BEGIN

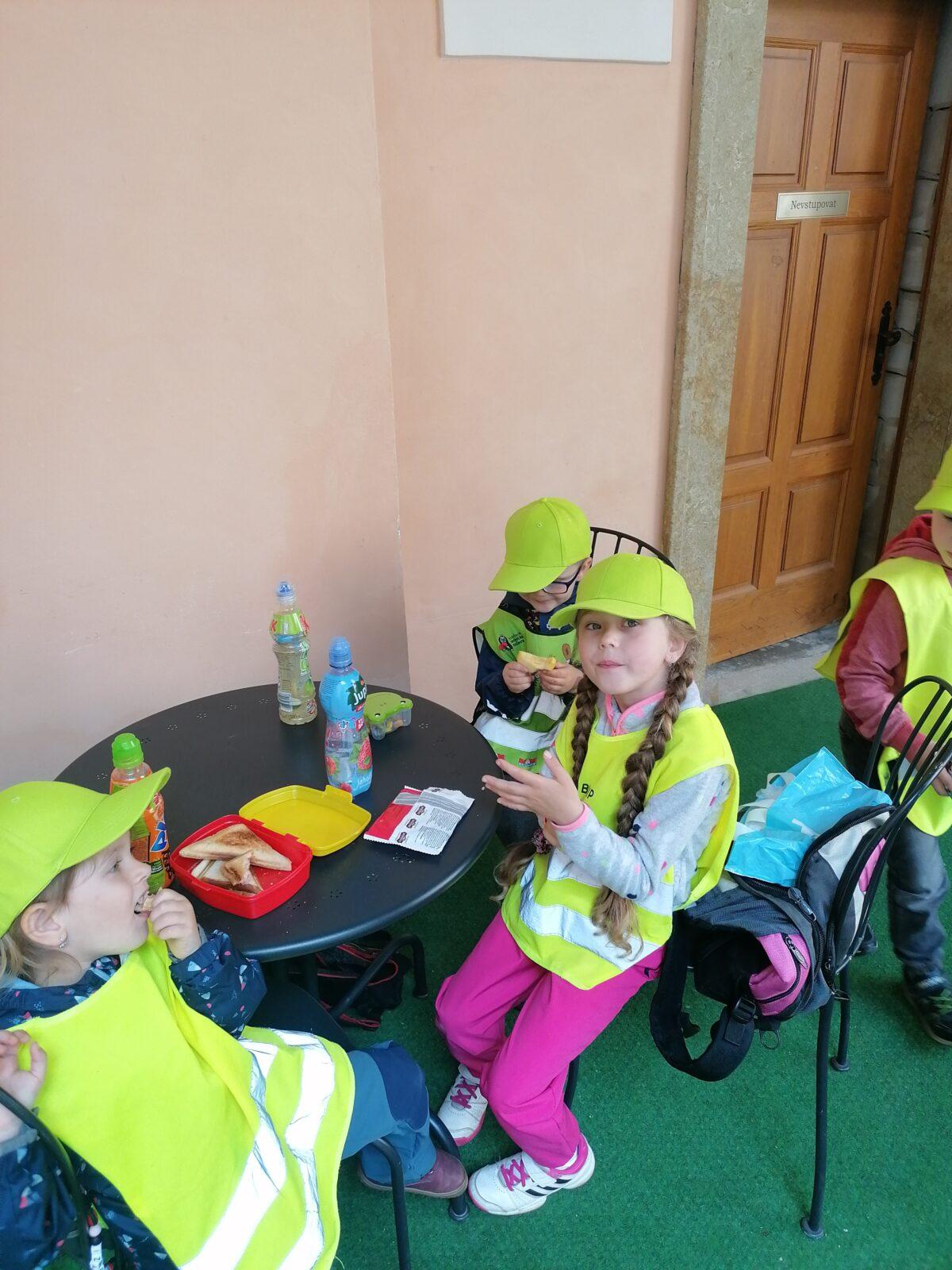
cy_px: 635
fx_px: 990
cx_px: 476
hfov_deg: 51.4
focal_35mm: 27
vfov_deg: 65.3
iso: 100
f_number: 1.8
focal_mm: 4.75
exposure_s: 1/100
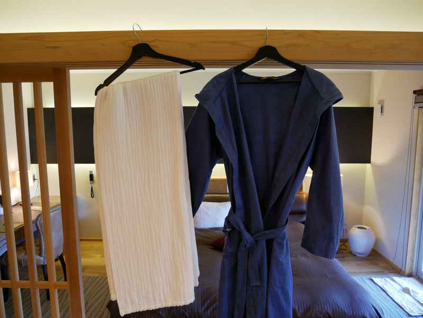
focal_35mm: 26
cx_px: 212
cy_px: 159
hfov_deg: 67.3
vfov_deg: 53.1
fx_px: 318
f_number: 3.5
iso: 1600
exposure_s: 1/60
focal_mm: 13
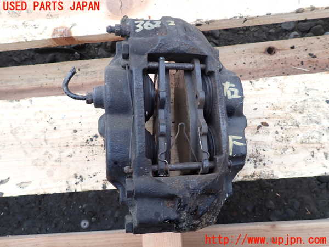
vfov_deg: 54.9
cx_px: 164
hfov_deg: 69.4
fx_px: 238
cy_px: 124
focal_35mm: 25
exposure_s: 1/125
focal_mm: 4.5
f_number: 2.8
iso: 100
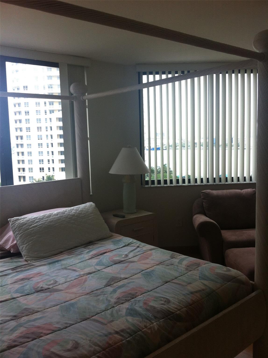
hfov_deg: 40.6
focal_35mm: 35
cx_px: 134
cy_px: 179
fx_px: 362
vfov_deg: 52.7
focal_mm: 3.85
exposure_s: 1/40
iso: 80
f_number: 2.8
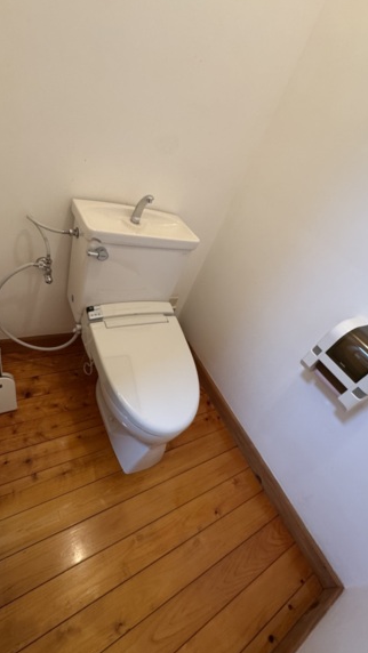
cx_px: 179
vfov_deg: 99.3
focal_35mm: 16
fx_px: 277
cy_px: 316
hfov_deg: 67.1
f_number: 2.2
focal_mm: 2.22
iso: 400
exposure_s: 1/50
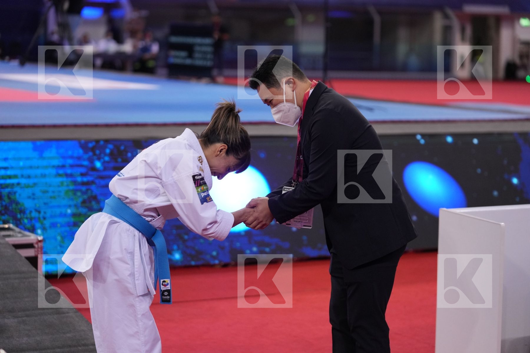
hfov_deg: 20.6
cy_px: 176
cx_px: 265
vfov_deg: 13.8
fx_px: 1457
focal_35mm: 99
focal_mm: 99
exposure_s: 1/1000
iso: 2500
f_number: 2.8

END

- Description of the task
Leaving the pictures out, output all of the listing exactly.

- Written solution
cy_px: 635
fx_px: 990
cx_px: 476
hfov_deg: 51.4
focal_35mm: 27
vfov_deg: 65.3
iso: 100
f_number: 1.8
focal_mm: 4.75
exposure_s: 1/100
focal_35mm: 26
cx_px: 212
cy_px: 159
hfov_deg: 67.3
vfov_deg: 53.1
fx_px: 318
f_number: 3.5
iso: 1600
exposure_s: 1/60
focal_mm: 13
vfov_deg: 54.9
cx_px: 164
hfov_deg: 69.4
fx_px: 238
cy_px: 124
focal_35mm: 25
exposure_s: 1/125
focal_mm: 4.5
f_number: 2.8
iso: 100
hfov_deg: 40.6
focal_35mm: 35
cx_px: 134
cy_px: 179
fx_px: 362
vfov_deg: 52.7
focal_mm: 3.85
exposure_s: 1/40
iso: 80
f_number: 2.8
cx_px: 179
vfov_deg: 99.3
focal_35mm: 16
fx_px: 277
cy_px: 316
hfov_deg: 67.1
f_number: 2.2
focal_mm: 2.22
iso: 400
exposure_s: 1/50
hfov_deg: 20.6
cy_px: 176
cx_px: 265
vfov_deg: 13.8
fx_px: 1457
focal_35mm: 99
focal_mm: 99
exposure_s: 1/1000
iso: 2500
f_number: 2.8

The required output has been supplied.